A CANDY SANGRIA STORY
(for Janeen)


I.
He said, “I ask, my darling, that you look through what you see, through this salt-silvered shell, what I have and what I've been, and peer as deep as down into my heart. It’s open here for you. It is yours for the taking.”

II.
Helen served and cleared at a seafood stand in Mystic. Billy Rydall stopped there with his sister, Jill. Every summer, since they were young, the pair had vacationed together. It was Jill’s turn to pick the destination and she chose Mystic after seeing it in on TV. They went to the seaport, the village and then the aquarium, they rode the ferry and shopped downtown. The day before they were scheduled to leave, Jill said she wanted to try fried clams. They went to a roadside grill on the bank of Davis Cove. Helen brought their order—clams, fries and chocolate shakes. Billy fell in love and introduced himself as William.

III.
He said, “If you’d only let me, I would melt around your feet, a pedestal for your beauty.”

IV.
She was wonderful, but tired--so damned tired. Trouble seemed to have worn her down. But he was crazy and cute and acted like a gentleman and Helen didn’t have anyone else. She accompanied them back to his home in Florida. Two months later, they were wed. Billy gave her what he could and promised her the rest, but it only left her wanting and it wasn’t her fault.

She stopped talking altogether. Her days ran into nights. She disappeared with people that no one had seen before. She locked herself away, one afternoon, in the study. Billy wanted to see her and hold her and help. He went to the shed for an 8lb. sledge, ignoring the look his pool man gave, but, when he returned, the door was open, and Helen, his own true love, was gone.

V.
She said, “Hello? Billy? Hi, it’s me. Yeah. I know…Look, I’m sorry and I hate to call you like this, but I’m afraid I’ve gotten into it…There’s a bad, awful man who wants me for himself. Not like you. In a bad, bad way…I have something of yours that I’ve kept from you. The only thing that I ever wanted. It’s a boy, sweet William. A handsome boy. And he’s so much like you it’s like having you here…I had him, once, but now I don’t. He’s gone from me. Forever, I think…See, the bad man came and took him away. He pulled that boy right out of my hands. ..God, he talks like you in that sweet, crazy way and he combs his hair with a part in the side and I’m scared to death and I want him back and I just don’t know what I would do without him….”

VI.
She was found in the street the next morning. A detective from the Florida Highway called. The policeman expressed his condolences and they set up a day for him to come to the house.

Billy Rydal summoned two of his most trustworthy ranch hands, gave them each a million dollars and a name. They did things to the kidnapper that caused one of them to lose his mind. The bad man had poisoned Helen’s Sangria. It had always been her favorite drink. They found what was left of him floating in a tub of it.
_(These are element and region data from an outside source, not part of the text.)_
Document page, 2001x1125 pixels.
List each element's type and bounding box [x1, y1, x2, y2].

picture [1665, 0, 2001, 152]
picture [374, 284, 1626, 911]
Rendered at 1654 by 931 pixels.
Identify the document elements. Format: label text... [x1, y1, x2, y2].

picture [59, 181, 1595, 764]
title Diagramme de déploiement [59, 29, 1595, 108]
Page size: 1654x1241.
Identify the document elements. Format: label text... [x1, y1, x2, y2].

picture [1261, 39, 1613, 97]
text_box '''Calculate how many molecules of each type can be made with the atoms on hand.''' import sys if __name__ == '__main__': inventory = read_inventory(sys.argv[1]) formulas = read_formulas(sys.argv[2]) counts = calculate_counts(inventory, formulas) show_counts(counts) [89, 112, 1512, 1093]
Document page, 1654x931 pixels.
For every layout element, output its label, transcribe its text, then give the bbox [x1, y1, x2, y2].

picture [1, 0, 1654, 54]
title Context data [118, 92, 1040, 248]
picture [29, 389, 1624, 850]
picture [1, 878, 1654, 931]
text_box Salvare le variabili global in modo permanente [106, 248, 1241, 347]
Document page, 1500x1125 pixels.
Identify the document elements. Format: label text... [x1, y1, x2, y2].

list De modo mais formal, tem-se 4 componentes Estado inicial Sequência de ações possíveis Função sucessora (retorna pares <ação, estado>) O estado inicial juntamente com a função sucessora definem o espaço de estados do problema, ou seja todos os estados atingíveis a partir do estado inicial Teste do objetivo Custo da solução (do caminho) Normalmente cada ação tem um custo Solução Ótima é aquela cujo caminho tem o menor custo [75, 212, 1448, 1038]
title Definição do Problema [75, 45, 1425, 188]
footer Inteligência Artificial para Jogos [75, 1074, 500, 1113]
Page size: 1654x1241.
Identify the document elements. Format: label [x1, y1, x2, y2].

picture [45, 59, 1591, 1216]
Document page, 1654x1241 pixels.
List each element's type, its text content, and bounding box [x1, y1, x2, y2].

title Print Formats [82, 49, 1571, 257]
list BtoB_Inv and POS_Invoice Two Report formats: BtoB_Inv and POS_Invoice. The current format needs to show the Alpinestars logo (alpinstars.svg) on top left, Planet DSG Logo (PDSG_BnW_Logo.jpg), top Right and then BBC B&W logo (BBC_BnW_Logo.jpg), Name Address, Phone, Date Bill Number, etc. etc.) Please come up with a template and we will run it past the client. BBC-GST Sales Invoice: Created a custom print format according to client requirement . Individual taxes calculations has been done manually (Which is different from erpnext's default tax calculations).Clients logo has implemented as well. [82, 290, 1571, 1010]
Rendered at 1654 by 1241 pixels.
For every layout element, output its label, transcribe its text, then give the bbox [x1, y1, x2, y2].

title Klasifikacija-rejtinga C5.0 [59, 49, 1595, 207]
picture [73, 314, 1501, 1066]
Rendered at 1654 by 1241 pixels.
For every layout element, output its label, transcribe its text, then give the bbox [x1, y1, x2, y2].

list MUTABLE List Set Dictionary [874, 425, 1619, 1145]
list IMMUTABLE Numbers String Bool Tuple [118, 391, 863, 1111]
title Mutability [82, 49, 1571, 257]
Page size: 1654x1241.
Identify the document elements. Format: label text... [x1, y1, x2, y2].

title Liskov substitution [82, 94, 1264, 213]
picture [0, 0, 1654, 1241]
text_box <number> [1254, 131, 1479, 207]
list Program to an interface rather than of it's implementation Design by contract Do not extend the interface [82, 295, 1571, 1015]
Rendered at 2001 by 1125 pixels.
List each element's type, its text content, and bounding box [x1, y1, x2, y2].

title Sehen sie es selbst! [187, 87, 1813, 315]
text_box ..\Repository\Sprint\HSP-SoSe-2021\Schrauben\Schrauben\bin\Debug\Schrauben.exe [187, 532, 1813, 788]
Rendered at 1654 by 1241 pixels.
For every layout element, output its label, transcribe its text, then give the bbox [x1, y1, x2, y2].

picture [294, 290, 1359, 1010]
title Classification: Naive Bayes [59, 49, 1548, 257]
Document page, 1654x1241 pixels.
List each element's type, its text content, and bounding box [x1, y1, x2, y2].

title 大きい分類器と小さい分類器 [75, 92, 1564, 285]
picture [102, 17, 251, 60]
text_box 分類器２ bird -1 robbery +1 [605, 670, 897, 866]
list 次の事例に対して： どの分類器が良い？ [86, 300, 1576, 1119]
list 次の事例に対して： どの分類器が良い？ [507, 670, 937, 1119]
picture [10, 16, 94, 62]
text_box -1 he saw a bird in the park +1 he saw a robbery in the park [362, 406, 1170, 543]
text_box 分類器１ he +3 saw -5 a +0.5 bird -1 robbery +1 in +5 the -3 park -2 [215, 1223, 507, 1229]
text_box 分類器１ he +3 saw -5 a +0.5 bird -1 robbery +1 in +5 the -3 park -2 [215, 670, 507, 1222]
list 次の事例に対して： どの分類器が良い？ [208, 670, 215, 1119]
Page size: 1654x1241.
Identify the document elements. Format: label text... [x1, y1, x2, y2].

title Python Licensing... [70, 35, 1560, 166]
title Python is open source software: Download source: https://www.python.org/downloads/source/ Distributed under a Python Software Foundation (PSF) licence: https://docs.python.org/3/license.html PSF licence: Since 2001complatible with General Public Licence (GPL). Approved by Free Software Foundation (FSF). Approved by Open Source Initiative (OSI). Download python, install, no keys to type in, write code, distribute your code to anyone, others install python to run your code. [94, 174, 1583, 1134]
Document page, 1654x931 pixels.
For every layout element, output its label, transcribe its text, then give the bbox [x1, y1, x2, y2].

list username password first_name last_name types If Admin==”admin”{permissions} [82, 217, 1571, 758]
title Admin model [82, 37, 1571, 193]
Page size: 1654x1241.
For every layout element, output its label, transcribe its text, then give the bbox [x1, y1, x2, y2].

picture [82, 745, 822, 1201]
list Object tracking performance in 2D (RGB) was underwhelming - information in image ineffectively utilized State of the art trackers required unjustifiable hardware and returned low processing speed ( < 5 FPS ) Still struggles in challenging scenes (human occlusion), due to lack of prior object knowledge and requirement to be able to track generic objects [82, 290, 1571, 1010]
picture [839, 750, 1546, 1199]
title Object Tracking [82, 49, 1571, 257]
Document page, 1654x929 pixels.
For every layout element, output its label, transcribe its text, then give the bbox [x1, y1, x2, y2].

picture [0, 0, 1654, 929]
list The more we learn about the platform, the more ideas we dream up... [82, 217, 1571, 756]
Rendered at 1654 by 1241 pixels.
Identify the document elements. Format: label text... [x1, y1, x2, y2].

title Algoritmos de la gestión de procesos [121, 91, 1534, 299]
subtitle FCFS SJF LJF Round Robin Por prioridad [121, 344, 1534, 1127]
Billy said things that he didn’t want to say, that he’d been taught to never say about a woman. Then he gave that up and went to their room and cried into a sweater she’d left behind.

V.
He said, “I know you don’t know me and have never met me, but, as luck would have it, I’m your father, son. Your mother had to leave, but she asked me to mind you. Have a look around. What’s mine is yours. She didn’t love me like I loved her, but hearts are something that can’t be helped. Once, I believe, she needed me, and that will have to be enough.”